Kazimierz Pułaski University of Radom is a Polish public university in Radom. It was the biggest university of the former Radom Voivodeship. The university was established in 1950 as a School of Engineering of General Technical Organization. For more than 50 years its name was often changed. The University of Technology and Humanities in Radom comprises 8 faculties, 4 of which are of technical profile: Faculty of Mechanical Engineering, Faculty of Transport and Electrical Engineering, Faculty of Materials Science, Technology and Design, and Faculty of Computer Science and Mathematics, whereas Faculty of Art, Faculty of Economics, Faculty of Philology and Pedagogics, and Faculty of Health Sciences and Physical Culture represent the Humanities. Students may choose from 27 degree courses (27 undergraduate and 12 graduate) and more than 100 specializations (majors). Many of them are unique in Poland. The university also provides 6 doctoral programmes (economics, fine arts, transport, electrical engineering, mechanics and mechanical engineering and machine building ). The ECTS system is fully implemented and used in each Faculty. Thus, students of the university have the possibility to study abroad at different European universities within the 3 Erasmus Programme. The study period at a foreign university is fully recognized at the Technical University of Radom. The university also accepts foreign students within the Erasmus Programme, too. Students can join students organizations, self-government, any of 36 student scientific associations, sports clubs and the horse-riding club.

==Faculties and courses==
- Faculty of Materials Science, Technology and Design
- Faculty of Mechanical Engineering
- Faculty of Transport and Electrical Engineering
- Faculty of Economics
- Faculty of Computer Science and Mathematics
- Faculty of Art
- Faculty of Philology and Pedagogy
- Faculty of Health Sciences and Physical Culture

==Academic authorities==
- Rector - Prof. Zbigniew Łukasik, Ph.D., D.S.

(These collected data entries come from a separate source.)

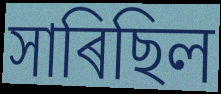
সাৰিছিলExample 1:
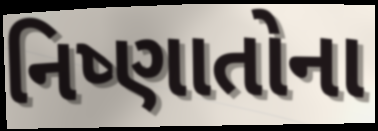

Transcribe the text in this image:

નિષ્ણાતોના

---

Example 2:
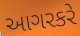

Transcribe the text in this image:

આગરકરે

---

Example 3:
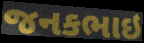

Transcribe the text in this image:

જનકભાઇ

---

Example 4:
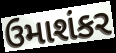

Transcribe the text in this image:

ઉમાશંકર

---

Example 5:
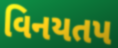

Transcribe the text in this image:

વિનયતપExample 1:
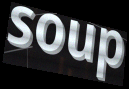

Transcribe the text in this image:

soup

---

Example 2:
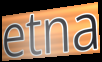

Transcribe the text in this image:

etna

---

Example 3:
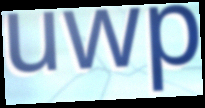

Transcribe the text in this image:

uwp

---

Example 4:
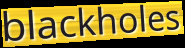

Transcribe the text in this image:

blackholes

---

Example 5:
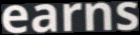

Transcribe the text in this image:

earns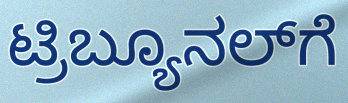
ಟ್ರಿಬ್ಯೂನಲ್‌ಗೆ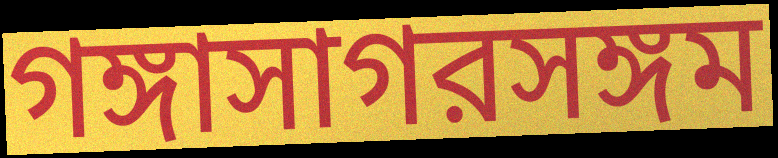
গঙ্গাসাগরসঙ্গম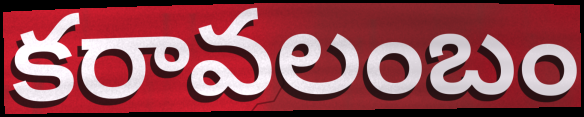
కరావలంబం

- Vice-Rector for Didactics and Students - Prof. Mirosław Luft, Ph.D., D.S.
- Vice-Rector for Research - Prof. Zbigniew Kosma, Ph.D., D.S.
- Vice-Rector for Human Resources Development and International Cooperation - Prof. Sławomir Bukowski, Ph.D., D.S.
- Chancellor - Mariusz Początek, M.S.
- Vice-Chancellor - Queaestor (Chief Accountant) - Anna Towarek, M.A.